(Rezension) Monsters of Verity – Victoria Schwab

(Rezension) Monsters of Verity – Victoria Schwab

Monsters of Verity

Autor/in:              Victoria Schwab

Verlag:                 Loewe 

Seiten:                 432 Seiten

Preis:                   19,95 EUR (HC)

 

Monsters of Verity – Dieses wilde, wilde Lied ist der Auftakt einer neuen Urban Fantasy-Reihe, in der die Grenzen zwischen Moral und Sünde verschwimmen. Auf mitreißende Weise erzählt #1-New York Times-Bestsellerautorin Victoria Schwab von einer düsteren Zukunft, in der Monster aus uns Menschen entstehen und uns die eigenen Abgründe aufzeigen. Die perfekte Lektüre für Fans von Cassandra Clare und Maggie Stiefvater! 

In der geteilten Metropole Verity City herrscht ein erbitterter Kampf ums Überleben. Denn jede neue Gewalttat der Menschen bringt leibhaftige Monster hervor, welche nachts den Bewohnern der Stadt auflauern … 

In dieser düsteren Welt treffen die Kinder der beiden verfeindeten Herrscher aufeinander: Kate, die den Drang hat, sich endlich gegenüber ihrem Vater zu beweisen. Und August, der jeden Tag damit ringt, seine wahre Identität zu verbergen – denn August ist ein Sunai, eine extrem seltene und sehr gefährliche Art von Monster. Als Kate eines Tages in einen Hinterhalt gerät, müssen die beiden gemeinsam fliehen. Doch wem kannst du noch trauen, wenn die Grenzen zwischen Gut und Böse verschwinden? 

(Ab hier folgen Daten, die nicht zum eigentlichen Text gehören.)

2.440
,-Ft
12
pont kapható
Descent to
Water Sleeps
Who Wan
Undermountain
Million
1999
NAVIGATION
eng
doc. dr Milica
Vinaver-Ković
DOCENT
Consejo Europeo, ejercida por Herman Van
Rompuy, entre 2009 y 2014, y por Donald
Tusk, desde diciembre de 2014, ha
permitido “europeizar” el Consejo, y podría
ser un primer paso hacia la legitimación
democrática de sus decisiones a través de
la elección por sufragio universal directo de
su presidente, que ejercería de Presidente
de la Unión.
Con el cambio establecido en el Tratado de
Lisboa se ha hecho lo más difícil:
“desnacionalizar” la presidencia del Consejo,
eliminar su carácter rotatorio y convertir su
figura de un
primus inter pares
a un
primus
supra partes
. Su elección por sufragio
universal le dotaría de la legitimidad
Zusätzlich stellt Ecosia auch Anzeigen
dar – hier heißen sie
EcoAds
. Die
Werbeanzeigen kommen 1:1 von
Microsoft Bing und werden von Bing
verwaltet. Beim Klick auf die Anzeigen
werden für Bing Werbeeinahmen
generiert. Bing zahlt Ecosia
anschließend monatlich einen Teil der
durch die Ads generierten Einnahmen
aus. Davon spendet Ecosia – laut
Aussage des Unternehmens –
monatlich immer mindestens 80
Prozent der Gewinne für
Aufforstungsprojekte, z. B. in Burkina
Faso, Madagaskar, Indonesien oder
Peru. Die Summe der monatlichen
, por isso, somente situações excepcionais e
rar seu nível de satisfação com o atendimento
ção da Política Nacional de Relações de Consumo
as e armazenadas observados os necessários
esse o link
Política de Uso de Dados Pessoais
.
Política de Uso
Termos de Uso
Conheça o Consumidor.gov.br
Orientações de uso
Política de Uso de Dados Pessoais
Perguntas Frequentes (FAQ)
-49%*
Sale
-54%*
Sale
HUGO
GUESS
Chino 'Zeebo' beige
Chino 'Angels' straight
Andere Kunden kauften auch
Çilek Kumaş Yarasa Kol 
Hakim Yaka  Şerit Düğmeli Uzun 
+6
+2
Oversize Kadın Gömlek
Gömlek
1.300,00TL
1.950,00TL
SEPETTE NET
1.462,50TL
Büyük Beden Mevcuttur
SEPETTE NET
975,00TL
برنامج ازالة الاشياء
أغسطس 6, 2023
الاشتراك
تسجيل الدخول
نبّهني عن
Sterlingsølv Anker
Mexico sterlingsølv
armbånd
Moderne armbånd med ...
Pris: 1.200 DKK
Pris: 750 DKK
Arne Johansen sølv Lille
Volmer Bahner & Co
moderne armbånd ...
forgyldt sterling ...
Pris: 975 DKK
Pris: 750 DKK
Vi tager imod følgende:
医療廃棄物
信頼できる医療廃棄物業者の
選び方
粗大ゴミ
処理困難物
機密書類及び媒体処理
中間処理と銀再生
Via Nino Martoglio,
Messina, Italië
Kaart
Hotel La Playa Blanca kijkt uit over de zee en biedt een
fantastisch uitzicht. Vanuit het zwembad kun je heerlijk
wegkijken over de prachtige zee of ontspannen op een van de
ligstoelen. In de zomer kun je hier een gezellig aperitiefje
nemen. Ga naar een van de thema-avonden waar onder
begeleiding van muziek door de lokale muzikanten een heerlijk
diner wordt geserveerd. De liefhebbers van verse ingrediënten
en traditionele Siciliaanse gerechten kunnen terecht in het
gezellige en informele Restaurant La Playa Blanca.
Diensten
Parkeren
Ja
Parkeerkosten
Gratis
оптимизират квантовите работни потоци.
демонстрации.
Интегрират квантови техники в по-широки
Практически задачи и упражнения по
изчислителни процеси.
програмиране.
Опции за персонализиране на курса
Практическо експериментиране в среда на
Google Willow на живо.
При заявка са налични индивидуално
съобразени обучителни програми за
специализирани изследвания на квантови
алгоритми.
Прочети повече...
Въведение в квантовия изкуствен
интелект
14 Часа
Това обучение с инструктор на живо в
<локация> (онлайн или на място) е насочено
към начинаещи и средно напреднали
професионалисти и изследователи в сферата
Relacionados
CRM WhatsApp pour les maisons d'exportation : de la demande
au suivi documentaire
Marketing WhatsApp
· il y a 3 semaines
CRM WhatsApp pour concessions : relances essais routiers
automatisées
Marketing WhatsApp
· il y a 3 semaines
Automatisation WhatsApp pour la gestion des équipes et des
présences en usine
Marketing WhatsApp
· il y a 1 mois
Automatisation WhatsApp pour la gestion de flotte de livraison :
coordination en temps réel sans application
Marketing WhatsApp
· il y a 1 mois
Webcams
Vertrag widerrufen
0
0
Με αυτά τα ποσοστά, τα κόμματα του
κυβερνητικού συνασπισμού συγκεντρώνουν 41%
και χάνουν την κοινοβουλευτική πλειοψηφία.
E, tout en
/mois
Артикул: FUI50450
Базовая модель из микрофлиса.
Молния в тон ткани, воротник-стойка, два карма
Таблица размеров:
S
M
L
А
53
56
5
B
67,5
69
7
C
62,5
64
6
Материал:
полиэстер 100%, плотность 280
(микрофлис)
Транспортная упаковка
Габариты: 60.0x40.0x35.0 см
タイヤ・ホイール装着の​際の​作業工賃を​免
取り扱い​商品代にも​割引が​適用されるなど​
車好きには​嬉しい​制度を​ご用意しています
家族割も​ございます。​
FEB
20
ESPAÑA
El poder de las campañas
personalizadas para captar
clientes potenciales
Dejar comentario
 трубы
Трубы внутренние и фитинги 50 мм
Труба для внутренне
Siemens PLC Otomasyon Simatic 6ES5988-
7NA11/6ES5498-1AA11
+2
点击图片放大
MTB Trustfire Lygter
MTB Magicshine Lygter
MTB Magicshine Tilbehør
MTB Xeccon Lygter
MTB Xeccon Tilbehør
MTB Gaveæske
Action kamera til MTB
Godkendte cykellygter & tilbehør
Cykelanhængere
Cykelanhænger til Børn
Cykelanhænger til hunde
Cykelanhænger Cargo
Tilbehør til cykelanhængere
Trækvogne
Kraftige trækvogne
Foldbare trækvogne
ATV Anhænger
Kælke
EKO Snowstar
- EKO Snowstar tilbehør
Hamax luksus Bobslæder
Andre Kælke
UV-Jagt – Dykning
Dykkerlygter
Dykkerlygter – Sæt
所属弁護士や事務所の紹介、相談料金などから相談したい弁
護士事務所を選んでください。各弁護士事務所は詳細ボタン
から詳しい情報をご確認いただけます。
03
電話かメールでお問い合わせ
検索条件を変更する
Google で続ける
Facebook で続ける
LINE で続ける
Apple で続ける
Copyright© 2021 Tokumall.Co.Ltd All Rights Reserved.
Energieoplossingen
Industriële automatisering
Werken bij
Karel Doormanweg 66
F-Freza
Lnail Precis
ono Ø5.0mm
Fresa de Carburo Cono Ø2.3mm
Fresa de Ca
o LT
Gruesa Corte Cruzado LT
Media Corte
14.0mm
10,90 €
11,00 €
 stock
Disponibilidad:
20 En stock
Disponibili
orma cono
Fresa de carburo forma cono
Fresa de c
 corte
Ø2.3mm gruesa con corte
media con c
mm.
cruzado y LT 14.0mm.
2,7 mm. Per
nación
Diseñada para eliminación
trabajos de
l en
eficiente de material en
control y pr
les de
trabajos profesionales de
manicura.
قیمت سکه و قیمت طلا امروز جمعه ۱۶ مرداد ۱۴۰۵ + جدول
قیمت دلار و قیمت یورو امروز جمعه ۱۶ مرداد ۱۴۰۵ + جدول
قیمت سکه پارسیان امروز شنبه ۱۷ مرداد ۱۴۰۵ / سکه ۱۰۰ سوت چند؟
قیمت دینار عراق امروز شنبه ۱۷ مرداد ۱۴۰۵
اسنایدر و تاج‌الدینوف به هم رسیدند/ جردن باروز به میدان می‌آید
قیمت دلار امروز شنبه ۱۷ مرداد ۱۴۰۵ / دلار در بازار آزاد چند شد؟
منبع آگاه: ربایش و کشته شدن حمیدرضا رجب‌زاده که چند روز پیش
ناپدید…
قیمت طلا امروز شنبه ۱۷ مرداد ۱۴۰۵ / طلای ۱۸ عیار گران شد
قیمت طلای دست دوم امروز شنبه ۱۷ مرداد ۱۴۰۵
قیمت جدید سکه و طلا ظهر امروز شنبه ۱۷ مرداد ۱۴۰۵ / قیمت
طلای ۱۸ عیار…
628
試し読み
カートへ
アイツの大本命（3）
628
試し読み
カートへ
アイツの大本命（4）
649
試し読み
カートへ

Monsters of Verity – Dieses wilde, wilde Lied ist der erste von zwei Bänden.

Vier Farben der Magie von der Autorin fand ich total genial und deswegen war mir klar, dass ich Monsters of Verity unbedingt lesen will. Das Cover gefällt mir auch richtig gut und ich habe eine ziemlich düstere und epische Story erwartet. Zumal ich schon einige begeisternde Stimmen zu dem Buch gelesen habe. 

Leider fiel mir der Einstieg ins Buch ziemlich schwer. Ich habe keinen Bezug zu den beiden Protagonisten gefunden und fand die Story zu Beginn auch ziemlich verwirrend. Wer ist denn nun das Monster? Wer der Mensch? Um was für Monster handelt es sich? Das lichtet sich dann so nach und nach und ich habe gedacht, dass es ja nun endlich richtig los gehen kann…

Kate war für mich schon eine harte Nuss. Sie ist sehr tough und hart. Für mich ehrlich gesagt schon etwas zu hart. Deswegen konnte ich mich auch nicht immer in sie hineinversetzen. So wie sie mit ihren Mitmenschen umgeht, hat sie auch keine soziale Kompetenz und irgendwie mochte ich sie einfach nicht. 

August ist sehr ruhig und das ist der Grund, warum ich zu ihm nicht den sonderlichen Draht bekommen hab. Ja genau, die eine zu hart, der andere zu weich. Er ist ein Monster, aber mit einem Gewissen. Er ist sanftmütig und sensibel. Und er will einfach was erleben und nicht immer im Hauptquartier rumhängen. Deswegen wird er auf die Schule geschickt, auf die auch Kate gehen wird und so treffen die beiden aufeinander. 

In meinen Augen dümpelt die Story lange Zeit nur so vor sich und ich hatte nicht das Gefühl, dass Buch jetzt unbedingt weiterlesen zu müssen. Durch den Mittelteil habe ich mich ziemlich gequält und habe immer auf die Spannung und den WOW Effekt gewartet, von dem so viele schwärmen.

Erst mit dem letzten Drittel konnte mich Victoria Schwab dann packen und es kam Spannung auf. Nach und nach ergab alles Sinn und ich konnte gar nicht schnell genug lesen. Das Ende ist echt super und ich bin nun doch ziemlich gespannt, wie es denn weiter gehen wird. 

Mich konnte Victoria Schwab mit Monsters of Verity  nicht wirklich überzeugen. Der Einstieg war mir zu verwirrend, der Mittelteil zu langweilig. Das letzte Drittel war dann doch ziemlich spannend und rasant und endlich konnte mich das Buch begeistern.